Starting at the line containing "family: Cortinariaceae" and ending at the line containing "genus: Liatris", write those entries out again, swapping "common name" for "vernacular name" and leaving everything else unchanged.
━━━━━━━━
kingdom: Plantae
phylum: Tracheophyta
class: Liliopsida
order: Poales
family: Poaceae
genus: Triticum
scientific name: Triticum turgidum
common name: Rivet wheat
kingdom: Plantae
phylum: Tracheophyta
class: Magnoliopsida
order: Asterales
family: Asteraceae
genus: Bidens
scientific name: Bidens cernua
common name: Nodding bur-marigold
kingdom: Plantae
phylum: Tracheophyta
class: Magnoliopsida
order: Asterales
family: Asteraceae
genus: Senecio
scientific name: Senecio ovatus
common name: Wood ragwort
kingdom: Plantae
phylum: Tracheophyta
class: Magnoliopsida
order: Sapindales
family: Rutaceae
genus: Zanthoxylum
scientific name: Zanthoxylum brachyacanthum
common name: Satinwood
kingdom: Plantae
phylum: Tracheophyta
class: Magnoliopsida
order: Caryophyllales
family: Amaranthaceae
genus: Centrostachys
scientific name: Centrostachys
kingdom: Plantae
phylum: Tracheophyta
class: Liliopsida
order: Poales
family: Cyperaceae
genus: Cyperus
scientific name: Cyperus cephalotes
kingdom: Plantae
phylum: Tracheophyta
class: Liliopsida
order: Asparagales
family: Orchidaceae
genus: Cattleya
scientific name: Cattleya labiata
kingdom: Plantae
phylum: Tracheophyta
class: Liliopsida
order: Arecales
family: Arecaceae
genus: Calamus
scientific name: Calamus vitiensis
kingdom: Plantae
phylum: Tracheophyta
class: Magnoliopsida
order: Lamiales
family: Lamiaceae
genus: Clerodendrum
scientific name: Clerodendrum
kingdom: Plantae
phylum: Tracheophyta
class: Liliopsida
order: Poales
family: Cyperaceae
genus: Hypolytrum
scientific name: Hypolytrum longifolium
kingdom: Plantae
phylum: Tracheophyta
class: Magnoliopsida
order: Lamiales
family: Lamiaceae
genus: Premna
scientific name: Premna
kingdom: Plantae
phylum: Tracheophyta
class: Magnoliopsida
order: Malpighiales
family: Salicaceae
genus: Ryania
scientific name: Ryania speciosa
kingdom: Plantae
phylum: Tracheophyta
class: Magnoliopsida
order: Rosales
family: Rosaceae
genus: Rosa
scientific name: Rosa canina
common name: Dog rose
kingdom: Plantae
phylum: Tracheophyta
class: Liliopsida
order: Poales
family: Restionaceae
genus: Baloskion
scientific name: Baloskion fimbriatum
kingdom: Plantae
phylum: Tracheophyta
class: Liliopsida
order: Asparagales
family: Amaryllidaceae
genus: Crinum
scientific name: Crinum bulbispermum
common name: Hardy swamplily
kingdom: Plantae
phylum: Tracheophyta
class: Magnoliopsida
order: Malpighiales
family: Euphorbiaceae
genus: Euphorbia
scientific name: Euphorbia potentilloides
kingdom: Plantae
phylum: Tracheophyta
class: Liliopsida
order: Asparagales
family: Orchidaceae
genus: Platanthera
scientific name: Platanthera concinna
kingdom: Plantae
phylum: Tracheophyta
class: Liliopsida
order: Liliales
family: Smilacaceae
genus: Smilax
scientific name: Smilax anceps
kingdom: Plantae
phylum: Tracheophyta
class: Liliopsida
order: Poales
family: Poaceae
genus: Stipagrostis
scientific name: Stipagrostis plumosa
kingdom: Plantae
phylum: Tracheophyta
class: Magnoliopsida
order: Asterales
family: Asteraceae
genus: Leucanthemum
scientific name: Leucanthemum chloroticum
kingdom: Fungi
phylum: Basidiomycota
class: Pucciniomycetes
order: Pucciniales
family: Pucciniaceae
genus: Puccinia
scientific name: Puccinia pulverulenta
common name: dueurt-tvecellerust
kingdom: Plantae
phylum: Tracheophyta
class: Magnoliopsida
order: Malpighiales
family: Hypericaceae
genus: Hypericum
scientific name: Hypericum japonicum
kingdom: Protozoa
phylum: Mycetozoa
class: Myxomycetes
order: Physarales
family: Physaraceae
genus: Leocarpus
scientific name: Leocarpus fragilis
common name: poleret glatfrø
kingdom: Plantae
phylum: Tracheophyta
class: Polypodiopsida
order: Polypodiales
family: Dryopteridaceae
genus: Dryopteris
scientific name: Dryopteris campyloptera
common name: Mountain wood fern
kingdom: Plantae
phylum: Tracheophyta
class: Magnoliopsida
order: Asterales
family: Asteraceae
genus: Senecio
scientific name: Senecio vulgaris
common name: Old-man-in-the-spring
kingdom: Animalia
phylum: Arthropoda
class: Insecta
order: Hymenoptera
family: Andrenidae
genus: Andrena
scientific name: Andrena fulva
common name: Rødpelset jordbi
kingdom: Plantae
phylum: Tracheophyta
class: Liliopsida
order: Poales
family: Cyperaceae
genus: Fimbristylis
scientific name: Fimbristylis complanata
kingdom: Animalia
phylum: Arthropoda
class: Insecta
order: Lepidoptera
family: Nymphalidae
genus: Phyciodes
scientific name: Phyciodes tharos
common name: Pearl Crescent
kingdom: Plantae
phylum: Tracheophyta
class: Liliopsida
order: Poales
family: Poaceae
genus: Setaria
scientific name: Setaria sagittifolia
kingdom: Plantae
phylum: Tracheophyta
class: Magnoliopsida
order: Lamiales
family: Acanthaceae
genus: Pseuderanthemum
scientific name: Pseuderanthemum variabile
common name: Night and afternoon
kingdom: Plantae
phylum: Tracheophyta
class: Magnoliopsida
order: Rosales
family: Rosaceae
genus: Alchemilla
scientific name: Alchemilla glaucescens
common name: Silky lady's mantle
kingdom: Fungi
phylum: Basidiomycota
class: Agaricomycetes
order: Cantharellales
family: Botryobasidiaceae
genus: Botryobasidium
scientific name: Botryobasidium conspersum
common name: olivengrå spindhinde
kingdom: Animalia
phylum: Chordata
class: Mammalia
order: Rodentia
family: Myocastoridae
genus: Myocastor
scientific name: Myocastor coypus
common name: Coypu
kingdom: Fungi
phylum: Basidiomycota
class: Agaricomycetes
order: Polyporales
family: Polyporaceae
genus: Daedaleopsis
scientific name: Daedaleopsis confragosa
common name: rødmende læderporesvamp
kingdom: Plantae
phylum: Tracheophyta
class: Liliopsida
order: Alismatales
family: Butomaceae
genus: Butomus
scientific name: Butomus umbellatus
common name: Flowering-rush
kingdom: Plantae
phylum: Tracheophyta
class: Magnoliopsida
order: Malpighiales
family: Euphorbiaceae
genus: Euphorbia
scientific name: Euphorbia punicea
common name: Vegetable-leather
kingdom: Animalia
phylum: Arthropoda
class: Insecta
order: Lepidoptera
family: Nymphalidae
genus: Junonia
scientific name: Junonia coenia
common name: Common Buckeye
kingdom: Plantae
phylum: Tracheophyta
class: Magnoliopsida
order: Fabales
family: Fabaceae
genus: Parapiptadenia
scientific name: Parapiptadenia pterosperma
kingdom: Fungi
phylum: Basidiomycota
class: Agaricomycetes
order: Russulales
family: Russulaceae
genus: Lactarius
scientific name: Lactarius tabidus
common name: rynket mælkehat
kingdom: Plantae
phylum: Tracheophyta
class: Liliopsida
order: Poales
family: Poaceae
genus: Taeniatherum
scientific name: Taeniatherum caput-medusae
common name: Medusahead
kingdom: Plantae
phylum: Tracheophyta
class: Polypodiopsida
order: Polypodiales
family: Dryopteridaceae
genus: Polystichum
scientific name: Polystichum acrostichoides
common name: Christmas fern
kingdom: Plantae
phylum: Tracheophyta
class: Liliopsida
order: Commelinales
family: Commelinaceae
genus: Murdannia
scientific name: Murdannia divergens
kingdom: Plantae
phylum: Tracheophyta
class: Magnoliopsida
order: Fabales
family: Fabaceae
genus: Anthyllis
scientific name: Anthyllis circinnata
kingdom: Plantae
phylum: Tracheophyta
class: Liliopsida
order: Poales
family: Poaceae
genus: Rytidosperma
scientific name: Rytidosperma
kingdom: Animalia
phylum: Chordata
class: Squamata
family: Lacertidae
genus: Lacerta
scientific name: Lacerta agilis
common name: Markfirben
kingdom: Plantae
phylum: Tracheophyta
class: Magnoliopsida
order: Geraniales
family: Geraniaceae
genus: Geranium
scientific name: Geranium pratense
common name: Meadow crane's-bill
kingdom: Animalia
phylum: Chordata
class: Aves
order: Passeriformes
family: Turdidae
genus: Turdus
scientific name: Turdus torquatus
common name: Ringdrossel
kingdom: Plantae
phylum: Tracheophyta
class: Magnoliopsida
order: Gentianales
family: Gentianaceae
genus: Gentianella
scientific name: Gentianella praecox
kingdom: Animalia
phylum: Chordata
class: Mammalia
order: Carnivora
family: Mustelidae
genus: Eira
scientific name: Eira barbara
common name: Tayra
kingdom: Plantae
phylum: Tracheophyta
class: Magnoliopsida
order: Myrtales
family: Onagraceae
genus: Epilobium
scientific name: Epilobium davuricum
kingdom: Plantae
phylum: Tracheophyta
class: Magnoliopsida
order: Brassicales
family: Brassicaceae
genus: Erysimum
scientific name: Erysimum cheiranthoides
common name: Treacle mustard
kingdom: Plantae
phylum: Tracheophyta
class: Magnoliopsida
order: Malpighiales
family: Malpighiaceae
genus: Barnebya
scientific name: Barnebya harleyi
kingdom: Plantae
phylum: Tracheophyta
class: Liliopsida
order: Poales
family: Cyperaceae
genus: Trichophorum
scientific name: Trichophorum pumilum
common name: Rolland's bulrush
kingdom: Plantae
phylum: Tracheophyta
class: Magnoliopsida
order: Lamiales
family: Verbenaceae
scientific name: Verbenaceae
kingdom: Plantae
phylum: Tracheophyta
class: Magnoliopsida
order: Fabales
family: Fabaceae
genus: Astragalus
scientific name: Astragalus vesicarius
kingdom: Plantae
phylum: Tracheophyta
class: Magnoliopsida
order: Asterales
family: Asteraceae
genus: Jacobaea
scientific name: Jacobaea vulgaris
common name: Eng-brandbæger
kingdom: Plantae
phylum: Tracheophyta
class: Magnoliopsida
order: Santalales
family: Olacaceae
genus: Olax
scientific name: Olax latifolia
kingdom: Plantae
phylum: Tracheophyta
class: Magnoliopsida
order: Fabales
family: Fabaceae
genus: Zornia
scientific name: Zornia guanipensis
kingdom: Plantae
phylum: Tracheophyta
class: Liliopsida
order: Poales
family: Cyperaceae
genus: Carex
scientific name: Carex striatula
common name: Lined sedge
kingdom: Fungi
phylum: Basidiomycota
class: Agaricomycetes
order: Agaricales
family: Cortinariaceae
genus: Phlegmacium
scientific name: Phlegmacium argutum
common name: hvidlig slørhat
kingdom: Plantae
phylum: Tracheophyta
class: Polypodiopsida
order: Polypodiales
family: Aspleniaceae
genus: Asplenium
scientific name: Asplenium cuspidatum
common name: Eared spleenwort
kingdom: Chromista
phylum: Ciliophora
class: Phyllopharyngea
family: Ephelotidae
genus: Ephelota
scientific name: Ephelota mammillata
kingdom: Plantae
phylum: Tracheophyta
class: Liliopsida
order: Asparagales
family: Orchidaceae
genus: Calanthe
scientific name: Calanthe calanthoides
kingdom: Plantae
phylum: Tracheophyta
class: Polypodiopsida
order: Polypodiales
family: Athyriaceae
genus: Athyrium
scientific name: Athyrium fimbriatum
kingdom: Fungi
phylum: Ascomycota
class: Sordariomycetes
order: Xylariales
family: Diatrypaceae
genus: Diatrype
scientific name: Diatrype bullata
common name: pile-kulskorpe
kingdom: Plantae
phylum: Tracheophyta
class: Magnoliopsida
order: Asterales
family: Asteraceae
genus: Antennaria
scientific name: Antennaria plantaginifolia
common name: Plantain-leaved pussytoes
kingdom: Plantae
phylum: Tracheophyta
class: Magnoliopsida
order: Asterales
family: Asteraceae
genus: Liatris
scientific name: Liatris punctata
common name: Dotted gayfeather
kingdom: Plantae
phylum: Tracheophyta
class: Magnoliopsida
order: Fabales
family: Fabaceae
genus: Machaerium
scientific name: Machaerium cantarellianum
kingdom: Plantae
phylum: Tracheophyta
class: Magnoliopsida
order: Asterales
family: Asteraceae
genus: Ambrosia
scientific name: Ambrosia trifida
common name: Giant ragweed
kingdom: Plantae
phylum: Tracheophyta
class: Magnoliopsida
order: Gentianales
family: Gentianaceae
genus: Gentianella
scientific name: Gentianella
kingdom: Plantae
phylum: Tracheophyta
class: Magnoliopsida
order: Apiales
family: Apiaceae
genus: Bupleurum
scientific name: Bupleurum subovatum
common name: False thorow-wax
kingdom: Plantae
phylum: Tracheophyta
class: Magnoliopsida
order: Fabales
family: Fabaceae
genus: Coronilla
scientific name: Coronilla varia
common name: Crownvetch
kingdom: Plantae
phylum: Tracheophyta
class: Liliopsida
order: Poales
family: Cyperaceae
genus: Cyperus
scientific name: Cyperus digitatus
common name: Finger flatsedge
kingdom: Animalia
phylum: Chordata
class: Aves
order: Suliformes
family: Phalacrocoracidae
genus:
━━━━━━━━
### Result of this task
family: Cortinariaceae
genus: Phlegmacium
scientific name: Phlegmacium argutum
vernacular name: hvidlig slørhat
kingdom: Plantae
phylum: Tracheophyta
class: Polypodiopsida
order: Polypodiales
family: Aspleniaceae
genus: Asplenium
scientific name: Asplenium cuspidatum
vernacular name: Eared spleenwort
kingdom: Chromista
phylum: Ciliophora
class: Phyllopharyngea
family: Ephelotidae
genus: Ephelota
scientific name: Ephelota mammillata
kingdom: Plantae
phylum: Tracheophyta
class: Liliopsida
order: Asparagales
family: Orchidaceae
genus: Calanthe
scientific name: Calanthe calanthoides
kingdom: Plantae
phylum: Tracheophyta
class: Polypodiopsida
order: Polypodiales
family: Athyriaceae
genus: Athyrium
scientific name: Athyrium fimbriatum
kingdom: Fungi
phylum: Ascomycota
class: Sordariomycetes
order: Xylariales
family: Diatrypaceae
genus: Diatrype
scientific name: Diatrype bullata
vernacular name: pile-kulskorpe
kingdom: Plantae
phylum: Tracheophyta
class: Magnoliopsida
order: Asterales
family: Asteraceae
genus: Antennaria
scientific name: Antennaria plantaginifolia
vernacular name: Plantain-leaved pussytoes
kingdom: Plantae
phylum: Tracheophyta
class: Magnoliopsida
order: Asterales
family: Asteraceae
genus: Liatris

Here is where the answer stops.